Program
Sun, 12 15 9:00 - 12:00
Convex and Non-convex Approaches for Low-Dimensional Models
Many natural and man-made signals can be well modeled as having a few degrees of freedom relative to their "size"/"dimension", due to natural parameterizations or constraints; examples range from the classical band-limited signals that have been studied for many decades, to collections of video and acoustic signals observed from multiple viewpoints and locations in a network-of-sensors and to internet "signals" generated with limited network connectivity. The inherent low-dimensional structure of such signals may be mathematically modeled via combinatorial and/or geometric concepts, such as sparsity, unions-of-subspaces, manifolds, or mixtures of factor analyzers, and are revolutionizing the way we address inverse problems (e.g., signal recovery, parameter estimation, or structure learning) from dimensionality-reduced or incomplete data.
Addressing inverse problems by using a low dimensional model (LDM) to arbitrate the solution among infinitely many possible candidates for the unknown signal (i.e., as a prior, in Bayesian terms) typically leads to optimization problems with exponential complexity. Surprisingly, convex relaxations of specific LDM (priors) produce solutions that are provably close to (or even exactly the same as) an exhaustive search result, at the cost of a slight penalty in the number of required observations.

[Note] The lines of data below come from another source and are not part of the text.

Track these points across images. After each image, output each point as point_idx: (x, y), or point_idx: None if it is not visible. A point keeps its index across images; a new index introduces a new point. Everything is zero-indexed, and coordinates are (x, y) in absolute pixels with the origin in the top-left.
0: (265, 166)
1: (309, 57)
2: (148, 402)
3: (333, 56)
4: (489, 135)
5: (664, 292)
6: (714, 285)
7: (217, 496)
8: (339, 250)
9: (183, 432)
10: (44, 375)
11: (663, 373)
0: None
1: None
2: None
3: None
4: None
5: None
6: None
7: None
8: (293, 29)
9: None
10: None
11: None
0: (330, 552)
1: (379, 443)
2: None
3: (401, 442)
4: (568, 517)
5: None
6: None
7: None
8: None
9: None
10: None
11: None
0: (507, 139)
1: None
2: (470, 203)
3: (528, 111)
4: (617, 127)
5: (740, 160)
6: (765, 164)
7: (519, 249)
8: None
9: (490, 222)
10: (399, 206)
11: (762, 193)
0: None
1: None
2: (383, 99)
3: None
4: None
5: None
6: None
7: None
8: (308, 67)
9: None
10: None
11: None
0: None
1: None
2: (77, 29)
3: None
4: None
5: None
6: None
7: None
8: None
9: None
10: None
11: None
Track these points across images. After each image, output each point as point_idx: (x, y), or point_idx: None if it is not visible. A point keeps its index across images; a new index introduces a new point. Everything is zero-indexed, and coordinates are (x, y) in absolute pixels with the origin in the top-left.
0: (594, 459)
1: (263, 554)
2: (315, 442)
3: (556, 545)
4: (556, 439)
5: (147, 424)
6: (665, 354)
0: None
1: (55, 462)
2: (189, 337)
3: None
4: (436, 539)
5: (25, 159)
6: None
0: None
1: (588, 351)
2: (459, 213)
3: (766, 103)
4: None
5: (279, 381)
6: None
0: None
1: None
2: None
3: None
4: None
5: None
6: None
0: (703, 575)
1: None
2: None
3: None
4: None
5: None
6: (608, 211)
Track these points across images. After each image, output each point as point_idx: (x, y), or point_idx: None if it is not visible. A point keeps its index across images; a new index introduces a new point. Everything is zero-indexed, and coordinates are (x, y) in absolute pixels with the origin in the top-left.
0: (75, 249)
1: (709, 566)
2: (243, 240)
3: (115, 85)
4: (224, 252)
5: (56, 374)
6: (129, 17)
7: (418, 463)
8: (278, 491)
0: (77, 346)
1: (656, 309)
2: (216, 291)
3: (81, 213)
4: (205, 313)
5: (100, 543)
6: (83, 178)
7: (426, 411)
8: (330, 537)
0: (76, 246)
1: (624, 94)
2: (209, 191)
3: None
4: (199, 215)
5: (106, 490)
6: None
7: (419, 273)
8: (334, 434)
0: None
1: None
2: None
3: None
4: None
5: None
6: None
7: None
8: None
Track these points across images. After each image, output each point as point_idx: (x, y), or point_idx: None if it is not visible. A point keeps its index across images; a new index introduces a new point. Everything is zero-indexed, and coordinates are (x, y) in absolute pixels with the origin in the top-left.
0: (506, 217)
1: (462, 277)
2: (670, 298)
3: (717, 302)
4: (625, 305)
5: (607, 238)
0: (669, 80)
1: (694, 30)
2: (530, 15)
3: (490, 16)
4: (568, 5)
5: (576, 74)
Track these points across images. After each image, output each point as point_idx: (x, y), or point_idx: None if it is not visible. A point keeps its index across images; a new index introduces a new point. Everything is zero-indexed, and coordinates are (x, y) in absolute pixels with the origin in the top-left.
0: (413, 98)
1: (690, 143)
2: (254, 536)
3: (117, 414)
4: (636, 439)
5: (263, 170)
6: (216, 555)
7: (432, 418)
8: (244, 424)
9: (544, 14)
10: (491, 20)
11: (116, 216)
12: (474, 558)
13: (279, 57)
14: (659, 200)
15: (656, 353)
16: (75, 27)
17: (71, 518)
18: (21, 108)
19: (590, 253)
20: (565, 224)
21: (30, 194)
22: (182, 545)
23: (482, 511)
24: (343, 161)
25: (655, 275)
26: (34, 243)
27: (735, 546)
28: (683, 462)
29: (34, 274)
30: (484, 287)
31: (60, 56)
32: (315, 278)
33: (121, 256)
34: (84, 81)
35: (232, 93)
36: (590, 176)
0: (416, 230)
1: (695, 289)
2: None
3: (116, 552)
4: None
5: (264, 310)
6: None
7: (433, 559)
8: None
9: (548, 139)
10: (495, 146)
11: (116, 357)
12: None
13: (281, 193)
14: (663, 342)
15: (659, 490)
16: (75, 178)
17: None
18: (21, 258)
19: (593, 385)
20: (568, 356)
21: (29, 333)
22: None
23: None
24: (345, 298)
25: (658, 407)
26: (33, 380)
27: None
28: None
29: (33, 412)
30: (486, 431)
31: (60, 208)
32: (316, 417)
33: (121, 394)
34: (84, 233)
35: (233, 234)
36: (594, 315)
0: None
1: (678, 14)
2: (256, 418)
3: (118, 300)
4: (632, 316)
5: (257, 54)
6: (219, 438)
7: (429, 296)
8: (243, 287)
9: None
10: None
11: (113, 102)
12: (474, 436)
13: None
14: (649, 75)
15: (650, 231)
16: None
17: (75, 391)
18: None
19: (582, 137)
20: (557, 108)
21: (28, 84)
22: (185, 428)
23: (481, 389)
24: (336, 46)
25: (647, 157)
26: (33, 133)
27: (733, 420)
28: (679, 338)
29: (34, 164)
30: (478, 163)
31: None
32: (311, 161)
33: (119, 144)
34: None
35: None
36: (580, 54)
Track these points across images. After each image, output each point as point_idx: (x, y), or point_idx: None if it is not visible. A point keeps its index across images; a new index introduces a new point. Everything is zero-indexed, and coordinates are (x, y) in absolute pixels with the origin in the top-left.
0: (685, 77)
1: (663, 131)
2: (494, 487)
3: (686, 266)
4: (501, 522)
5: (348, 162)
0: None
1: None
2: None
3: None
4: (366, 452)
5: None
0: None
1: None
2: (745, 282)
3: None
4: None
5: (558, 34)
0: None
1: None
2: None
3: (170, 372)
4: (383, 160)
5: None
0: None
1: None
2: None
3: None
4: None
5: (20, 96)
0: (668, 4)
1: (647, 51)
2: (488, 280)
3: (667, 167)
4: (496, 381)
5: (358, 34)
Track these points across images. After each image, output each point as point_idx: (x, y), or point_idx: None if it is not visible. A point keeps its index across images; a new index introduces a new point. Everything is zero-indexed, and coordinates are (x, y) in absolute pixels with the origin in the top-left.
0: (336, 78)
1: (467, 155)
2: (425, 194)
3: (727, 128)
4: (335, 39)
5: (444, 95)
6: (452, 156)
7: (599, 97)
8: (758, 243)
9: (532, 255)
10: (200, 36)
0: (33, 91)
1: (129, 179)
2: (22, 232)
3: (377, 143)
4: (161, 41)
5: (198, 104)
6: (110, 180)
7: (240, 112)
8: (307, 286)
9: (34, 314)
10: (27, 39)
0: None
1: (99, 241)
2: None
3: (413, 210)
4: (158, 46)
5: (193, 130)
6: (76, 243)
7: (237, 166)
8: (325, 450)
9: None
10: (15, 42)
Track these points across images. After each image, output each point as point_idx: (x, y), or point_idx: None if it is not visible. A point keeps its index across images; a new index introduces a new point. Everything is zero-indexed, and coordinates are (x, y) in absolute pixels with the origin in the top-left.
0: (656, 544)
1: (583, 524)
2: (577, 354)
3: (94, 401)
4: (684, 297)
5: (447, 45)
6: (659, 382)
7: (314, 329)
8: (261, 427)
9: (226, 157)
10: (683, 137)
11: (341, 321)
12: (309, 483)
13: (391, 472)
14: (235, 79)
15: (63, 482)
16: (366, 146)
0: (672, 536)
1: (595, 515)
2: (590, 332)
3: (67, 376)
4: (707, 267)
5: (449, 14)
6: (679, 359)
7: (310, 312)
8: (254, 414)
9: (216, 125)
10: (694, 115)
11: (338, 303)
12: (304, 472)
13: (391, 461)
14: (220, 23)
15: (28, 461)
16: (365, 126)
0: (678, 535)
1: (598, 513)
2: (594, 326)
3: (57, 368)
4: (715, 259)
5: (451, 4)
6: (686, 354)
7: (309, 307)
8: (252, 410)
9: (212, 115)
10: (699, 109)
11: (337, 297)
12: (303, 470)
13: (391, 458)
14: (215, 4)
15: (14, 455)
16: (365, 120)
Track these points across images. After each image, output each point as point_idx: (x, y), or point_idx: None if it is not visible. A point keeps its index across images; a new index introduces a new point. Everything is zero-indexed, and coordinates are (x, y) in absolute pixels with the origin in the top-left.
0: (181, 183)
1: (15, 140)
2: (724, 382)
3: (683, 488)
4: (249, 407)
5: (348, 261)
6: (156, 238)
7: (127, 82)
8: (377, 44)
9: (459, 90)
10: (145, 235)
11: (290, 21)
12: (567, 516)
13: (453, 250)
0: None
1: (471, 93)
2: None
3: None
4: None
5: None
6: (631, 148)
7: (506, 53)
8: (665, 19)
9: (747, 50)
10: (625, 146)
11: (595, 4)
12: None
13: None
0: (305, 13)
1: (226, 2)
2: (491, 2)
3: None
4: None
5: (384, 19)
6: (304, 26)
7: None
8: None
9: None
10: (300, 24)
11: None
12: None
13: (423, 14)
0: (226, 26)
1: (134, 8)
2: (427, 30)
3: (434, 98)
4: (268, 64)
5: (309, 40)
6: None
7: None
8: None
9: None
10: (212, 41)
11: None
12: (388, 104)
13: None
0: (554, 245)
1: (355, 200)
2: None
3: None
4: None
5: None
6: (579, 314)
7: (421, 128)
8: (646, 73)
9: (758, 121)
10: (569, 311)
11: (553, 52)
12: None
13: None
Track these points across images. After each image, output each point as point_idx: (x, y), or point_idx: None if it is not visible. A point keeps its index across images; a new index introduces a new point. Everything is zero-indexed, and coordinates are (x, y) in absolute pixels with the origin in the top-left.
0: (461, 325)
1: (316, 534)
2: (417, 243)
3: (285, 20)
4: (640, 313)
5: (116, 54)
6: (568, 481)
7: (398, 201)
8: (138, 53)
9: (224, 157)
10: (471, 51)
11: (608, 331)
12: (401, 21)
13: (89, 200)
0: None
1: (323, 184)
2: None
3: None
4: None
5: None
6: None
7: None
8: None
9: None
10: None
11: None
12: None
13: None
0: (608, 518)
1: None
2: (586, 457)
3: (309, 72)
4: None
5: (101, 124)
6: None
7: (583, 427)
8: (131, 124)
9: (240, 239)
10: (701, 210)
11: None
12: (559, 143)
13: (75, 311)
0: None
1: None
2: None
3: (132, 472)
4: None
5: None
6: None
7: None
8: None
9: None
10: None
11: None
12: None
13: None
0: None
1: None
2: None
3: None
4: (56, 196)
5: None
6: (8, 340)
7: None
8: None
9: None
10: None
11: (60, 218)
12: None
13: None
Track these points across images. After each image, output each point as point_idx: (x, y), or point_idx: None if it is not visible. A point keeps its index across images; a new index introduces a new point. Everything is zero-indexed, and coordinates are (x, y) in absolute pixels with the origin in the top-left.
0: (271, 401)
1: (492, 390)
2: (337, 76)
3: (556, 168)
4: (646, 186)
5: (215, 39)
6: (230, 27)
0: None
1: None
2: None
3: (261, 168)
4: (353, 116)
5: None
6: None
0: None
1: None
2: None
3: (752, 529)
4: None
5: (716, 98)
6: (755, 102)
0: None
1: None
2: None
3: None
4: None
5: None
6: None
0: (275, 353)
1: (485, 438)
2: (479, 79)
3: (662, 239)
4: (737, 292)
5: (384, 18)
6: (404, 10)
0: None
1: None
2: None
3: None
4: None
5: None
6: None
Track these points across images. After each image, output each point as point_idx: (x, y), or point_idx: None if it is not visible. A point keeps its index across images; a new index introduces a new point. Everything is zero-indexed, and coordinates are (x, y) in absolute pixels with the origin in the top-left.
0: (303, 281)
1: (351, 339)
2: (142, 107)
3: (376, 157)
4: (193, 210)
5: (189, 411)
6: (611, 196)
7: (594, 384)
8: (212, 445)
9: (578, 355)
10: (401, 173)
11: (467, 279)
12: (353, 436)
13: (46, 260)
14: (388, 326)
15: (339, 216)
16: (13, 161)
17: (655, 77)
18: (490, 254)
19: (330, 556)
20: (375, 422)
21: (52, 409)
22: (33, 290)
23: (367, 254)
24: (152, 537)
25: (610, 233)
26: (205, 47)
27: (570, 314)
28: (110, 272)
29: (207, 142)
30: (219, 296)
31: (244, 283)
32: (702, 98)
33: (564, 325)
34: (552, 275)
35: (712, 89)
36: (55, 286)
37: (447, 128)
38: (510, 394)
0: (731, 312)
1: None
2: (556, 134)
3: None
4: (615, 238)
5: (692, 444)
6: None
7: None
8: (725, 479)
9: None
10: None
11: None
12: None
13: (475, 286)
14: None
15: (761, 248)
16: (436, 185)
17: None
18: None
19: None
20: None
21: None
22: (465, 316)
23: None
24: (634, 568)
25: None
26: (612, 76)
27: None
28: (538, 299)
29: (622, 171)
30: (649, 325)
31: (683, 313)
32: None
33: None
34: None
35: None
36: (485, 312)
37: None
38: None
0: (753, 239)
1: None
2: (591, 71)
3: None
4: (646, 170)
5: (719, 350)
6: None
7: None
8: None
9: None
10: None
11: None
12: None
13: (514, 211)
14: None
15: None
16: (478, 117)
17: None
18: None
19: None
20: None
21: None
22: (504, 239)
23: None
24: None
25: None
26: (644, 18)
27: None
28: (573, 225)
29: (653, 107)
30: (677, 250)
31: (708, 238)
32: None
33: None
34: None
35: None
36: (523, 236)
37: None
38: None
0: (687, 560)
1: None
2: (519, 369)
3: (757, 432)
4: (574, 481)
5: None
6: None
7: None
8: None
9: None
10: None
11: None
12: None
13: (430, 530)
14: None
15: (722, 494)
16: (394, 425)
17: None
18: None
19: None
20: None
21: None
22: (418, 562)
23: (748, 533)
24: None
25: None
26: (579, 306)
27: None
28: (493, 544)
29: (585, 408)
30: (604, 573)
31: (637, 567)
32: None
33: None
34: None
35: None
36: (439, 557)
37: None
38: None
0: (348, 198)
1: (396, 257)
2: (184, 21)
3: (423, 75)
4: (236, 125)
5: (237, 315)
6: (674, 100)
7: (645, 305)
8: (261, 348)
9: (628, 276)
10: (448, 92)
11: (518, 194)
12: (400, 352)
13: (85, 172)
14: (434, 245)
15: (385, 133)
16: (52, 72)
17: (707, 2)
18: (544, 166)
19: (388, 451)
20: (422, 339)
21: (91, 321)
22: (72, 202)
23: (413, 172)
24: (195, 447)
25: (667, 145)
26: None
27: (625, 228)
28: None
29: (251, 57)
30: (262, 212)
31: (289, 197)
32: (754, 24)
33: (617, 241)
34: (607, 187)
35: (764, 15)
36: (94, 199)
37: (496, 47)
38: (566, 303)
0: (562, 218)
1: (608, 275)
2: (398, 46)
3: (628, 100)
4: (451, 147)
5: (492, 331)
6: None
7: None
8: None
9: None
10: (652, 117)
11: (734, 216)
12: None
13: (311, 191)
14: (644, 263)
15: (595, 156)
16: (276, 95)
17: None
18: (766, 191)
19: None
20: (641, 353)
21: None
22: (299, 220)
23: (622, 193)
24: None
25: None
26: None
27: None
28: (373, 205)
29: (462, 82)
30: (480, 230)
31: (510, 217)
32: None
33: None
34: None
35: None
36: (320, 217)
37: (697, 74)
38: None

For example, theoretically, using the 1-norm or the nuclear-norm is analogous to seeking the sparsest solution in compressive sensing (CS) or finding the minimum rank solution in matrix completion (MC), respectively, both known to be NP-hard problems. Unfortunately, many other interesting LDMs are intrinsically combinatorial and cannot be "convexified" (or can only be approximated up to constant factors). Such problems require explicitly combinatorial approximation algorithms that can go beyond simple LDM selection heuristics towards provable solution quality as well as runtime/space bounds.
Sun, 12 15 1:30 - 4:30
Signal Processing for Power Grid
The pressing need to modernize the aging power grid has culminated into the smart grid vision, which entails the widespread use of state-of-the-art sensing, control, and communication technologies. The deployment of these smart technologies calls for novel grid monitoring and optimization techniques. This tutorial focuses on how current research challenges in power grid monitoring and optimization can be addressed through signal processing, communications, and networking toolboxes. After an overview of fundamental power engineering concepts, a wide range of modern research topics will be presented, including power system state estimation, phasor measurement units, line outage identification, price and load forecasting, economic operation of power systems, demand response, electric vehicles, and renewable energy management.
Sun, 12 15 4:30 - 6:30
Student Poster Competition
- Syntactic Track-Before-Detect
- Joint-sparse Recovery in Compressed Sensing with Dictionary Mismatch
- RSS-Based Sensor Network Localization in Contaminated Gaussian Measurement Noise
- An Empirical-Bayes Approach to Recovering Linearly Constrained Non-Negative Sparse Signals
- Relative Velocity Estimation Using Multidimensional Scaling
- False-alarm regulation for target detection in Hyperspectral Imaging
- Reduced-Complexity Distributed Beamforming Algorithm for Individual Relay Power Constraints
- Cyclostationary Detection from Sub-Nyquist Samples for Cognitive Radios: Model Reconciliation
- Bayesian Cyclic Bounds for Periodic Parameter Estimation
- Marginal Likelihoods for Distributed Estimation of Graphical Model Parameters
- Resource-Efficient Parametric Recovery of Linear Time-varying Systems
- To Convexify or Not? Regression with Clustering Penalties on Graphs
Mon, 12 16 9:00 - 9:45
Small Sample Community Detection in Massive Data Sets
We live in an era of large networks generating lots of data whose topologies are important but are only partially known to us. Detection of communities in such networks involves hypothesis testing on nodes and edges. In many networks, edges reflect the existence of significant pairwise correlation or partial correlation between data generated at the nodes. When the thresholded sample correlation is used to construct the network this problem is called correlation mining. For small sample size and large number of nodes there may be many false positives that prevent accurate discovery of topology and community structure. This talk will review the correlation mining problem and present applications in genomics, computational neuroscience, and the analysis of financial time series.
Mon, 12 16 10:00 - 12:00
New Sensing and Inference Methods for Large-Scale Data
- On GROUSE and Incremental SVD
- An Empirical-Bayes Approach to Recovering Linearly Constrained Non-Negative Sparse Signals
- Locating Salient Items in Large Data Collections With Compressive Linear Measurements
- Lost Without a Compass: Nonmetric Triangulation and Landmark Multidimensional Scaling
- Beyond Sparsity: Universally Stable Compressed Sensing when the number of `free' values is less than the number of observations
- To Convexify or Not? Regression with Clustering Penalties on Graphs
Track-Before-Detect (TBD) and Multi-Frame Detection (MFD)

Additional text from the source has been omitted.